O jornal ainda afirmava que os comunistas brasileiros não estavam isolados e que mantinham relação com argentinos, uruguaios, chilenos e com a Internacional Comunista, muito interessada na inserção do comunismo entre os jovens. Se para a grande imprensa era preocupante a influência do comunismo entre os jovens, no que ainda era chamado no Brasil de mocidade, para a imprensa ligada à ANL, que congregava os comunistas, era motivo de comemoração o engajamento dessa juventude nas disputas políticas. Em entrevista ao jornal A Manhã, o líder estudantil Hugo Romariz fala sobre os propósitos da organização do I Congresso da Juventude do Brasil, planejado em 1935, que, entretanto, foi cancelado em razão da repressão do governo Getúlio Vargas (PRIMO, 2006). Nesse documento é possível perceber as principais bandeiras da juventude comunista expressas tanto em palavras quanto em imagens (Figura 1). Ali constatamos a analogia ao lema do Manifesto Comunista “Proletários de todo o mundo, uni-vos”, tomado como tema do congresso: “Jovens uni-vos para o vosso 1º congresso”.

Figura 1
– O estudante Hugo Romariz, falando ao redactor d’A Manhã

Nas palavras de Hugo Romariz:

Os capitalistas estrangeiros monopolizam todas as riquezas do paiz, nossos meios de transporte etc., e empregam grandes capitaes com ambições de lucros fabulosos, em detrimento de nossos trabalhadores que vêm seus salários cada vez mais diminuidos sob um maior numero de horas de labuta, tornando impossível assegurar sua existência. [...] O Brasil está sob o jugo dos imperialistas estrangeiros. Estes para poderem nos explorar com mais vantagens, mystificam e impedem o desenvolvimento cultural de nosso povo. Por isso é que nosso paiz possue 75% de analphabetos! [...] As adhesões ao Congresso aumengtam dia a dia, inclusive a de intellectuaes de projecção, organizações culturaes, sportivas, philosophicas, etc. na qual se vae traçar novos rumos para o Congresso, e para a qual appellamos, por intermédio desse brilhante jornal, para toda a mocidade em geral e todas organizações, sem compromissos conosco. (AS FINALIDADES..., 1935, p. 2).

══════

(Enunciado 1):
Diga se cada afirmação abaixo concorda com o trecho sobre a juventude comunista, respondendo sim ou não e citando as palavras do trecho que decidem. (a) O I Congresso da Juventude do Brasil chegou a se realizar. (b) O tema do congresso fazia analogia ao lema do Manifesto Comunista. (c) Segundo Hugo Romariz, o Brasil tinha 75% de analfabetos.
(Enunciado 2):
No trecho sobre a juventude comunista, o jornal afirma que os comunistas brasileiros mantinham relação com certos grupos. Liste todos esses grupos.

(Registros fornecidos):

══════

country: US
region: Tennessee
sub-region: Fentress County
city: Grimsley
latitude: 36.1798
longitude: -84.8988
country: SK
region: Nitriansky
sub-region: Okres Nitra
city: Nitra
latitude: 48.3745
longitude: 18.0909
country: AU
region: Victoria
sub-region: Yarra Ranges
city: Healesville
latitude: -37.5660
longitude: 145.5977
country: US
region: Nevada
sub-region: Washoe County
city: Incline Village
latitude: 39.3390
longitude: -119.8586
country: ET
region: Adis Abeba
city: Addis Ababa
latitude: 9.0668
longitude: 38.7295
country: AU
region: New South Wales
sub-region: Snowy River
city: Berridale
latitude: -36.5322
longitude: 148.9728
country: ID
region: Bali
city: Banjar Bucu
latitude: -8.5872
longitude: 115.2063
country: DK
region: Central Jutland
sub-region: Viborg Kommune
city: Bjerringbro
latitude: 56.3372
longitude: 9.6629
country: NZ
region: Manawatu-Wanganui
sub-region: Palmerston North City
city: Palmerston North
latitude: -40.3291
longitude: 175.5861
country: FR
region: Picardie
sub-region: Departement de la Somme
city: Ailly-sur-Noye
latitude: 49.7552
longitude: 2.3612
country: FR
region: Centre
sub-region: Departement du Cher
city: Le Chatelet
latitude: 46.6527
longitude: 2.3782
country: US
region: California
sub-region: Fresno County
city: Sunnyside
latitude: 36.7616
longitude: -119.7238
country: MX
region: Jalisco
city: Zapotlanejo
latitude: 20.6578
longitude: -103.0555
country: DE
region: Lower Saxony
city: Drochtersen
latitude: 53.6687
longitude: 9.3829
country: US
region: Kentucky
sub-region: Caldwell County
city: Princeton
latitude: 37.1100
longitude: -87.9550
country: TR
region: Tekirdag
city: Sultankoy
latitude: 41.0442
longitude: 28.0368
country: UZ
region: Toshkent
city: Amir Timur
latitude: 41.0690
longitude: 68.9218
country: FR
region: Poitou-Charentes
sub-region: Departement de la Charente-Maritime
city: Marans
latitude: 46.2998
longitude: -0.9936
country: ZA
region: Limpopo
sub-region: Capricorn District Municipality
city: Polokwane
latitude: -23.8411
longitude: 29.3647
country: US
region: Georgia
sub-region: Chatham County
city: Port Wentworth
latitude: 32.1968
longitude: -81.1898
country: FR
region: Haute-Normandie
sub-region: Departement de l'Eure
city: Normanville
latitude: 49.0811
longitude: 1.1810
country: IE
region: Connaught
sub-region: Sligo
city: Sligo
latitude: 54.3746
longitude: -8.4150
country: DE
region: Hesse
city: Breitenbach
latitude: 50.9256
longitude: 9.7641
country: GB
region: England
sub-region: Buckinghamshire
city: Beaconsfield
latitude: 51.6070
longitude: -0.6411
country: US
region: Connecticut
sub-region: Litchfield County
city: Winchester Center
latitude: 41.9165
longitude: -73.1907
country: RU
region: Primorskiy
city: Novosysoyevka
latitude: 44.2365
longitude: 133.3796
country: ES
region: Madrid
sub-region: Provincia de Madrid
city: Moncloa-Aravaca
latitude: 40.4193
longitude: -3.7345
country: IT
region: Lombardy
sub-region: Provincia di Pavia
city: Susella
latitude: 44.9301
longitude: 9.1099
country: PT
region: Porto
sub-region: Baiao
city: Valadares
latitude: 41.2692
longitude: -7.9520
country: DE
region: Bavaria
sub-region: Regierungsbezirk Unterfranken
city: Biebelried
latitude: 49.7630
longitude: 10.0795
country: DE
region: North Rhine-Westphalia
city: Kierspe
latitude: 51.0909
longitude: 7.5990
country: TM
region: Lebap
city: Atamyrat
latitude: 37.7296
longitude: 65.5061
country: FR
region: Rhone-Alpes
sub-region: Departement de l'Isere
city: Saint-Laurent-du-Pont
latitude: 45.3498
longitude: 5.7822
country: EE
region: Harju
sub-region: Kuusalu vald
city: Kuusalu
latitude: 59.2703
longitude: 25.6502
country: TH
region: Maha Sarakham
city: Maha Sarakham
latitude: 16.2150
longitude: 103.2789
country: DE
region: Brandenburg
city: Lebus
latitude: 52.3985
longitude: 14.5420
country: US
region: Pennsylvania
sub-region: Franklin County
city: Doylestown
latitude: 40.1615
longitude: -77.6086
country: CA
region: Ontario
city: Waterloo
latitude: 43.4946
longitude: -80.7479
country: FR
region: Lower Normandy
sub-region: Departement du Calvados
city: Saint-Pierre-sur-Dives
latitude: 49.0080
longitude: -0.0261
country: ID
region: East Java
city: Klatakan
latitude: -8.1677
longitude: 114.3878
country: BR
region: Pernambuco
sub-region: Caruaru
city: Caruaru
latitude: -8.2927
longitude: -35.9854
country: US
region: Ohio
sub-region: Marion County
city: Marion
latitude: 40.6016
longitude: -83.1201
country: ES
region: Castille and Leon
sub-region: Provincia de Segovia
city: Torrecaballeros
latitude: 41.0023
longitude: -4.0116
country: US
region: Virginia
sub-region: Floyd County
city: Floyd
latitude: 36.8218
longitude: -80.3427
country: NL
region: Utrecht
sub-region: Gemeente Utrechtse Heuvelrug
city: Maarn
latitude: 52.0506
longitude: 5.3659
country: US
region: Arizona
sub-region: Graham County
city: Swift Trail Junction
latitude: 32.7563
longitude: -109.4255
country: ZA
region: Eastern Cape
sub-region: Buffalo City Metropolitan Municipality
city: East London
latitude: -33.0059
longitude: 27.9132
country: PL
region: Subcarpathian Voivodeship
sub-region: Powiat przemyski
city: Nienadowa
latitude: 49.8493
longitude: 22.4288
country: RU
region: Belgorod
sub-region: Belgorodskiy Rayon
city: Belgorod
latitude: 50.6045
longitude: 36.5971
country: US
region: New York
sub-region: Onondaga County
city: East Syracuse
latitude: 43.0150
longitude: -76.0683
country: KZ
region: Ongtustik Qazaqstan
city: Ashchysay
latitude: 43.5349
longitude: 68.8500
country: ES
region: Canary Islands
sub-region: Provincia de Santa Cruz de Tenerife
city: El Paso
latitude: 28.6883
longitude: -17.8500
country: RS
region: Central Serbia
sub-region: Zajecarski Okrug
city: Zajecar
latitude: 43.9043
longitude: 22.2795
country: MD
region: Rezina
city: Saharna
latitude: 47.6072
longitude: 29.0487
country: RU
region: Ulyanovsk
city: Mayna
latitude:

══════

(Resultado 1):
(a) Não: "foi cancelado em razão da repressão do governo Getúlio Vargas".
(b) Sim: "Ali constatamos a analogia ao lema do Manifesto Comunista “Proletários de todo o mundo, uni-vos”, tomado como tema do congresso".
(c) Sim: "Por isso é que nosso paiz possue 75% de analphabetos!"

(Resultado 2):
- argentinos
- uruguaios
- chilenos
- Internacional Comunista